African Independent Congress

The African Independent Congress was founded in December 2005 in protest against the ANC government’s decision to include the Matatiele locality into the Eastern Cape rather than KwaZulu-Natal.

The AIC explains on its website that they regard the ANC as arrogant for “ignoring the poor people of Matatiele”. It says that it “does not want to govern” but rather believes in a “more inclusive type of governance model” where ordinary citizens voices are considered in the political-decision making process.

In the 2009 elections, it won a seat in the Eastern Cape legislature. It reatained this seat in 2014 – as well as three seats in the National Assembly.


Agang SA

    • Two seats in the National Assembly

Formed at the beginning of 2013 by Mamphele Ramphele, Agang is the new kid on the block of South Africa’s political scene.

Agang, which is the Nguni word for “to build”, encourages reforms towards direct governance, striving to “build a stronger democracy in which citizens will be at the centre of public life”.
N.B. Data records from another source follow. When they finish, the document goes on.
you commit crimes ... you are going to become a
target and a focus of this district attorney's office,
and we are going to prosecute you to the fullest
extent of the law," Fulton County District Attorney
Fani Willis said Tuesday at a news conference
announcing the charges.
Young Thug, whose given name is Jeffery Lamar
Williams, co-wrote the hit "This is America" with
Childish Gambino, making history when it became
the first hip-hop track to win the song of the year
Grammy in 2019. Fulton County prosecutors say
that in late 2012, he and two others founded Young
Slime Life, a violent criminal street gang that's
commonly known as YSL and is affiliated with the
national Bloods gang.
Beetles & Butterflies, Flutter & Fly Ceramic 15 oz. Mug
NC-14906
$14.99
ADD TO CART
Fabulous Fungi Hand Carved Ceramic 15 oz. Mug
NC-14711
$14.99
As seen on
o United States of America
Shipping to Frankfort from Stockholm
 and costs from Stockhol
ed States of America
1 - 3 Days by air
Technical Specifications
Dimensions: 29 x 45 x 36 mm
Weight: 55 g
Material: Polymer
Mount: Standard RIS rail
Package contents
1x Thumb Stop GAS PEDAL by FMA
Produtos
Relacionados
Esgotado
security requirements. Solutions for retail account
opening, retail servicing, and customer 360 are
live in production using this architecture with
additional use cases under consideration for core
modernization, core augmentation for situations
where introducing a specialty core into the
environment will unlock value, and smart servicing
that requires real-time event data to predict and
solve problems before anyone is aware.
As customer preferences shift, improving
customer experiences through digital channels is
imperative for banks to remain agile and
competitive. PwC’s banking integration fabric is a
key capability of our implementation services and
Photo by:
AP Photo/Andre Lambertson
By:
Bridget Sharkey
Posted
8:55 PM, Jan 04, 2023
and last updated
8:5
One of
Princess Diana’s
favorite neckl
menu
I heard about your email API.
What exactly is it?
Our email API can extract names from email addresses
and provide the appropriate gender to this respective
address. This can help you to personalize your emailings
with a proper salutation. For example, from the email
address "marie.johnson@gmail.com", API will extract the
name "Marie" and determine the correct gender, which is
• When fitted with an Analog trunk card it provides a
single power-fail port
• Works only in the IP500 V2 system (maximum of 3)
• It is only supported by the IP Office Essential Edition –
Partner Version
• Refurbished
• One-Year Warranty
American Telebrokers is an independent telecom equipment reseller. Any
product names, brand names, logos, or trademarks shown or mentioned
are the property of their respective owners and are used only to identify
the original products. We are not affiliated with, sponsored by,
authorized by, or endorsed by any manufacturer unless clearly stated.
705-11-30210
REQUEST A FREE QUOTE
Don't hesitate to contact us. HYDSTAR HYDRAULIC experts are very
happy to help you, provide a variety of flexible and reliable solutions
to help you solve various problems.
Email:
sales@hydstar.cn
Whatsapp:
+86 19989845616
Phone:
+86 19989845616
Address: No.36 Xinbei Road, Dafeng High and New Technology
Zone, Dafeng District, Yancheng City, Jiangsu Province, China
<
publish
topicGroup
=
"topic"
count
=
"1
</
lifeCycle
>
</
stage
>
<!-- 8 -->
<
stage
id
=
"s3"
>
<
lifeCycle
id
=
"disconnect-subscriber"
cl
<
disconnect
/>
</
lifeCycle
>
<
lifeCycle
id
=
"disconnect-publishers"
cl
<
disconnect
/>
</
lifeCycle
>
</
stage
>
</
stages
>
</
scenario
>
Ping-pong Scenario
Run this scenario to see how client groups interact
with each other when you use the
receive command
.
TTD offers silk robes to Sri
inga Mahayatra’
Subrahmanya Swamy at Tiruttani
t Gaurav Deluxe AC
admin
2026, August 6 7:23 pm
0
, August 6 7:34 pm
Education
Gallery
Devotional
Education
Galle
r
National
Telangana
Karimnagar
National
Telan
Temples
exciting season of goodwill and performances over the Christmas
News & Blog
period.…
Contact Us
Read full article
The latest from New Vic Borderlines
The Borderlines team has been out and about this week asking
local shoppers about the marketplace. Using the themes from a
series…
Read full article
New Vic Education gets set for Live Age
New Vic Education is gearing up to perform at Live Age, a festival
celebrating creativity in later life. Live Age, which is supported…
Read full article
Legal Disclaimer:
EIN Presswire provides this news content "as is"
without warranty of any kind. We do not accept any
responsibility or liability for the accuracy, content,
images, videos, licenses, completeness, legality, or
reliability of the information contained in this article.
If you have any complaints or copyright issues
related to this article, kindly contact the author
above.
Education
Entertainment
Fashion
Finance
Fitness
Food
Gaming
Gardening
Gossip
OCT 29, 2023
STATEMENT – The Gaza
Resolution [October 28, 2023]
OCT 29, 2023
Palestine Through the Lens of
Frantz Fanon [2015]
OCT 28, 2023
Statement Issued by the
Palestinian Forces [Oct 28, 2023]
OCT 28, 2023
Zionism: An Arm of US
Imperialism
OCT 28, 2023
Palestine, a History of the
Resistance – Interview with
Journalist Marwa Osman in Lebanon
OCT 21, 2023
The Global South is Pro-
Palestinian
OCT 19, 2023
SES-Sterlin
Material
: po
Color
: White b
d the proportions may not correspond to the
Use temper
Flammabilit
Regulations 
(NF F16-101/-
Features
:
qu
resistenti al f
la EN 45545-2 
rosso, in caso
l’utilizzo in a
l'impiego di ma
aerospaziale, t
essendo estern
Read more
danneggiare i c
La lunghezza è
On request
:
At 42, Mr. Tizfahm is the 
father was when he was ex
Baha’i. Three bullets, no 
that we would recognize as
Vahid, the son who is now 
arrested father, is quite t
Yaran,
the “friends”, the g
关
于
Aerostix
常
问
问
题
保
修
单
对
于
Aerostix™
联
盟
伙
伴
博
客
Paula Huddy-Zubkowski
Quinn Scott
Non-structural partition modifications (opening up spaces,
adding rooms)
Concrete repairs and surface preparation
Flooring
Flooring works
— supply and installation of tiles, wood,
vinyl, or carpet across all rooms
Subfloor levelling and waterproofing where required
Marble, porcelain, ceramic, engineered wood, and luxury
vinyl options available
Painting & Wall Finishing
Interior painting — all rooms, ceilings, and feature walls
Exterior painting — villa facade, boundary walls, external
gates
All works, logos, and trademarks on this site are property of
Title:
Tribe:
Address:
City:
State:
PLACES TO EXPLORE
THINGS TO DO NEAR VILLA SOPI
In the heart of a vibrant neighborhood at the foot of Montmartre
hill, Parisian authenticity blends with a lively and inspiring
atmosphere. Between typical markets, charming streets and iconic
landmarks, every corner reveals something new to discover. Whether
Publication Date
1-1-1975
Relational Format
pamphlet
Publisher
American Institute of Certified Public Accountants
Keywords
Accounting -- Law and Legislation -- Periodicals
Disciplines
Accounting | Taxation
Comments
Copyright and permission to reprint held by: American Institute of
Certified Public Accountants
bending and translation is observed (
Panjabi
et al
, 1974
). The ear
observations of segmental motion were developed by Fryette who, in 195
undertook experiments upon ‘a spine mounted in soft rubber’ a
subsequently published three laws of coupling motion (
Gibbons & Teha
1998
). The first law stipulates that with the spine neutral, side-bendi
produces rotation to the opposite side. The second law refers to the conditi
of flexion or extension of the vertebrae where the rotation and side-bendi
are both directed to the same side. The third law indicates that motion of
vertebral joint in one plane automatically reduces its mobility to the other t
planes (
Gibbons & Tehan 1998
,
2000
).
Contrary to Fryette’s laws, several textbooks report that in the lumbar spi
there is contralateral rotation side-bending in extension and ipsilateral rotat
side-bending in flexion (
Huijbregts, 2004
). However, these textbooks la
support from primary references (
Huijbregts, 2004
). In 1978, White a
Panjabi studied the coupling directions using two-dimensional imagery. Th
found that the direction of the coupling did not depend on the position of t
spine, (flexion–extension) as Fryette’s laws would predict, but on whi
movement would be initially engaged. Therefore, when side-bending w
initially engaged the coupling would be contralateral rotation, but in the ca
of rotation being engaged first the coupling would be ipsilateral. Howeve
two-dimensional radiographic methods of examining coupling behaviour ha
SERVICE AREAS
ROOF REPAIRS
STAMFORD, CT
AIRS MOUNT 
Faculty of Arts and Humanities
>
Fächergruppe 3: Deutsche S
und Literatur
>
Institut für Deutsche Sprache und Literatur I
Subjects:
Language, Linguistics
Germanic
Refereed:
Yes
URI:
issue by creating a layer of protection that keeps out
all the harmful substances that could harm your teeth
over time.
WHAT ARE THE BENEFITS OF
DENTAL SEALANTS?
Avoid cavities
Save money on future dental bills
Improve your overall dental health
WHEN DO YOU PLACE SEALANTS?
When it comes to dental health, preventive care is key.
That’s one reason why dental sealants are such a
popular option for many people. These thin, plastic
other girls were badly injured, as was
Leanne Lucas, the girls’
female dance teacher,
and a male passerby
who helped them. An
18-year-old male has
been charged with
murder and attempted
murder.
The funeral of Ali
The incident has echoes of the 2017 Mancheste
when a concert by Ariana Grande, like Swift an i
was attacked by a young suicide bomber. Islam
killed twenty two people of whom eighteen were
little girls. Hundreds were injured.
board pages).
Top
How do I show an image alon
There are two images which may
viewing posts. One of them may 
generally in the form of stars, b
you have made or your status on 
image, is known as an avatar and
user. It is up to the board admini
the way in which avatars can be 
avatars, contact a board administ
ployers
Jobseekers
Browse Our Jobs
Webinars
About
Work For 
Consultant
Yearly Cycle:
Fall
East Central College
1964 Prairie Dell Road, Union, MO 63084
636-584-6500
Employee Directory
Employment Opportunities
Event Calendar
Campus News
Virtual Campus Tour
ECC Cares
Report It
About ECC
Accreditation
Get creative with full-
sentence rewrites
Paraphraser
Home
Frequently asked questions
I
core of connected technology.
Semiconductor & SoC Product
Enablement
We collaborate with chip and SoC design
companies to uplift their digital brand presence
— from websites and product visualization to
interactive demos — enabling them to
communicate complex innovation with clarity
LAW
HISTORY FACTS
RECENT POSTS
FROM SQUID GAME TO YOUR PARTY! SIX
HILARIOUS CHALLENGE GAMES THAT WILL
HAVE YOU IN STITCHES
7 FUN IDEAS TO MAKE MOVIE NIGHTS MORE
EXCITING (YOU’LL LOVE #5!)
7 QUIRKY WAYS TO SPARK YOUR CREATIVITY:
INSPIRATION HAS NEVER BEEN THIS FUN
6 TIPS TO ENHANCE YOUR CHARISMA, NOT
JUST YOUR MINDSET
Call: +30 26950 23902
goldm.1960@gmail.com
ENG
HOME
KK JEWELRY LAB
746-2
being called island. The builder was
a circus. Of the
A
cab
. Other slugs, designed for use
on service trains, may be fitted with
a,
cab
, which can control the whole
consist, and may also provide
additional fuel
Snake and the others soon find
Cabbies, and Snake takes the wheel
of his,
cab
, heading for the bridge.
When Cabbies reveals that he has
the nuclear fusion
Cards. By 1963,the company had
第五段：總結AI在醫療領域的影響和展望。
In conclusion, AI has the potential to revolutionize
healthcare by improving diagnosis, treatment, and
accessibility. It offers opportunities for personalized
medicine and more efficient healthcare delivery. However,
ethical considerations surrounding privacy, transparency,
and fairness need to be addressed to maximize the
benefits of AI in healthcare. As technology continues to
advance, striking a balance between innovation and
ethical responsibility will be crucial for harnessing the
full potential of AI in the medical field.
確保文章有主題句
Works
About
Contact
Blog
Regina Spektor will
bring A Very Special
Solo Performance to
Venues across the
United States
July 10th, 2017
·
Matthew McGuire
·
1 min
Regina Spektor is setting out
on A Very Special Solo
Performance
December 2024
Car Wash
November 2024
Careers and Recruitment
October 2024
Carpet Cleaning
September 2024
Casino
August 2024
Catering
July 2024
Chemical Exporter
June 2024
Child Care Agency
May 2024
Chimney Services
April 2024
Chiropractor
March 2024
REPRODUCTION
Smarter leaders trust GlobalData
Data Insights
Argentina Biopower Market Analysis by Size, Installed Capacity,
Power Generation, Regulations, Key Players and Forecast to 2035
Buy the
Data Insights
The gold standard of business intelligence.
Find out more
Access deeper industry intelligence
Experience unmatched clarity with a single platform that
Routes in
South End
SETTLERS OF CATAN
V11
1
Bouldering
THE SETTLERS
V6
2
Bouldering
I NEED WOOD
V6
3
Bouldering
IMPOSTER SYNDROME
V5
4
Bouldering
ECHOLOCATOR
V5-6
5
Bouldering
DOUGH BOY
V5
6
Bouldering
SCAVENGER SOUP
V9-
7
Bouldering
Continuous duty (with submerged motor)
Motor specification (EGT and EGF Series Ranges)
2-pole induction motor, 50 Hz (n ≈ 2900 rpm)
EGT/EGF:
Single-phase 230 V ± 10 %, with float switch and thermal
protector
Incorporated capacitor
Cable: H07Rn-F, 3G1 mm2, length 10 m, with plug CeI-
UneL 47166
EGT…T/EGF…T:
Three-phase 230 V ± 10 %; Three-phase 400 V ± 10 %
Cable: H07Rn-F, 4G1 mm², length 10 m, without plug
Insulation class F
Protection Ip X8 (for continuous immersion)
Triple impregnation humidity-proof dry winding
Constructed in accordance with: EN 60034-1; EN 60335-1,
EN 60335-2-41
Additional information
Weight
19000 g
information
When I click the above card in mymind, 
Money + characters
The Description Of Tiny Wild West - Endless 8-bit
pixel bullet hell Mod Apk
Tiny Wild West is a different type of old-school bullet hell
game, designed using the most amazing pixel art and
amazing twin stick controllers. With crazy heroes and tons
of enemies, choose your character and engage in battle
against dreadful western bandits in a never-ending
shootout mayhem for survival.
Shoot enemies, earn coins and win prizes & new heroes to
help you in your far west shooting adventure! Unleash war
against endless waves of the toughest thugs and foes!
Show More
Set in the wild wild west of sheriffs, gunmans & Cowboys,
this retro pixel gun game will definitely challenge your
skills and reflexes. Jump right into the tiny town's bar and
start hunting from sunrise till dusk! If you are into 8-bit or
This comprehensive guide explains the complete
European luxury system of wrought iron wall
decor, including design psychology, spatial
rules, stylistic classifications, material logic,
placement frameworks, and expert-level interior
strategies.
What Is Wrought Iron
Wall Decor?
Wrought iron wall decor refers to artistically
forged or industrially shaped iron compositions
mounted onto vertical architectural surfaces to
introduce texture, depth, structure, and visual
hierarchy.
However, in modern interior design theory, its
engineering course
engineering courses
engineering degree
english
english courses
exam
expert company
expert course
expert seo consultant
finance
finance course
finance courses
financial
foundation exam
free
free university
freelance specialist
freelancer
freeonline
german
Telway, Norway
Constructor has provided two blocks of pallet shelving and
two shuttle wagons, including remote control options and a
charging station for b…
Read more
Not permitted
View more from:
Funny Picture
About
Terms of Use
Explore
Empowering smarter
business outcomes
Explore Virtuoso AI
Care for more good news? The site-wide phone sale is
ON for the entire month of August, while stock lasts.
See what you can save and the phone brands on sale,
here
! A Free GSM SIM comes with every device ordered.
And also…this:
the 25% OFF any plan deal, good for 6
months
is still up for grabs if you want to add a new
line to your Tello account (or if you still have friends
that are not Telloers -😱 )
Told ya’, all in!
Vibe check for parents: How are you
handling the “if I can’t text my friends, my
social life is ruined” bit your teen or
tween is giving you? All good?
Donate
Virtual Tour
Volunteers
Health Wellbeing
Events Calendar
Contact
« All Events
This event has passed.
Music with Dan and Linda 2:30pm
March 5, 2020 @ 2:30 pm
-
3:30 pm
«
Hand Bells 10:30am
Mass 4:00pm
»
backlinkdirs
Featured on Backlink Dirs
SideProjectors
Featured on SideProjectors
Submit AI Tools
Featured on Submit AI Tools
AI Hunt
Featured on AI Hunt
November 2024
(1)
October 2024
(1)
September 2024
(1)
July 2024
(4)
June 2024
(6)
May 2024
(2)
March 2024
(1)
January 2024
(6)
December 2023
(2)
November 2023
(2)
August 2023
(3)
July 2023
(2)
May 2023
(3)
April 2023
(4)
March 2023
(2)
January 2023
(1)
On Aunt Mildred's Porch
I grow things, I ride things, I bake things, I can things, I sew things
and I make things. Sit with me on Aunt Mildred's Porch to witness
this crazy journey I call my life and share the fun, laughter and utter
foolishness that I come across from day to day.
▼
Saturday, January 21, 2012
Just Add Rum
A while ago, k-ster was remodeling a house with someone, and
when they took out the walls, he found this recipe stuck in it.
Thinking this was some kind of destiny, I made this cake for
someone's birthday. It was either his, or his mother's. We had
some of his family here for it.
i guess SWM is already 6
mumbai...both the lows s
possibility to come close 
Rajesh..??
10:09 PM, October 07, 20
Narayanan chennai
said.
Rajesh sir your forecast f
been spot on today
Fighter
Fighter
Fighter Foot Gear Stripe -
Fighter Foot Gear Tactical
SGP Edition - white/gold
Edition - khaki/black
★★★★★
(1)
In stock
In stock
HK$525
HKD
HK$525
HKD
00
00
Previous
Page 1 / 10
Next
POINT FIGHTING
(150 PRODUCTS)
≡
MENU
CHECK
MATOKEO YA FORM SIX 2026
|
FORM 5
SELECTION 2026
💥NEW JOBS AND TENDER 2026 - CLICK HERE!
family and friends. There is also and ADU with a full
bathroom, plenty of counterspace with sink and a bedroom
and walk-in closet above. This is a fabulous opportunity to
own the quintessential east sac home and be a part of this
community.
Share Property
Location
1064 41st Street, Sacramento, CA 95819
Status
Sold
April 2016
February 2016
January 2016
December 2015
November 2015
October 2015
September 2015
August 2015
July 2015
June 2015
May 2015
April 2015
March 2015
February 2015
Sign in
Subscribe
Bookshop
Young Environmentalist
In January 2014, Ramphele accepted an invitation from the DA to stand as the official opposition’s presidential candidate in the 2014 general election. A few days later, however, Ramphele rejected the idea of joining the DA and the proposed merger fell through.

Matters did not improve after its shambolic start, and the party fared poorly in the 2014 elections, winning just 52 350 votes (0.28% of the vote, granting it two seats in the National Assembly). A few months later, amid reports of continuing internal conflict, Ramphele resigned, announcing her withdrawal from politics in July 2014.

Pan Africanist Congress (PAC)

The Pan Africanist Congress of Azania (PAC) was formed in 1959 as a breakaway from the ANC. Influenced by the Africanist ideals of Kwame Nkrumah, it promotes African nationalism and the return of the land to the indigenous people.

The PAC was outlawed with the ANC in 1960 after the Sharpeville massacre. Its leaders were exiled or detained for long periods. These included Robert Sobukwe, its founder and leader, who was incarcerated in Robben Island until 1969 and then placed under house arrest until his death in 1978.

Political infighting and numerous changes in leadership have contributed to a steady erosion of support since 1994, with voters favouring the ANC and the EFF. In the 2014 election, the PAC retained its single seat in parliament.

African People’s Convention (APC)

The African People’s Convention Azanian People’s Convention was created out of the 2007 defection of two prominent PAC members of parliament. It was the only party created by the now-abolished practice known as “floor-crossing” to contest the 2009 elections.

The party says it represents the “voice of the voiceless” with its Africanist socialist democratic principles, aimed at ensuring that “freedom and democracy have material meaning to all the citizens of the country”.


Minority Front (MF)

The Minority Front, created by the maverick Amichand Rajbansi and now led by his widow, Shameen Thakur-Rajbansi, says it represents the interests of all minorities. The party, however, finds the majority of its support among the Indian community, especially in Durban.

The Minority Front has held a seat in parliament since 1999, but lost this in the most recent election. It holds a single seat in the KwaZulu-Natal provincial legislature.

United Christian Democratic Party (UCDP)

The United Christian Democratic Party (UCDP) was formed by Lucas Mangope, head of the apartheid-era “homeland” of Bophuthatswana. Mangope was among the first homeland leaders to accept so-called independence for his scattered country for the Setswana-speaking people. The UCDP was the only party allowed to operate in the territories under his control.

The UCDP was the official opposition to the ANC in the North West province in 1999 and 2004, but it has been usurped by the EFF, which now holds five seats in the province where the Marikana massacre took place in 2013.

Azanian People’s Organisation (Azapo)

The Azanian People’s Organisation preaches the philosophy of black emancipation and black consciousness, a philosophy popularised by Steve Biko, who was killed in police cells in 1977. Azapo lost its single seat representation in the National Assembly when it managed to gain only 0.11% of the national vote in the 2014 election.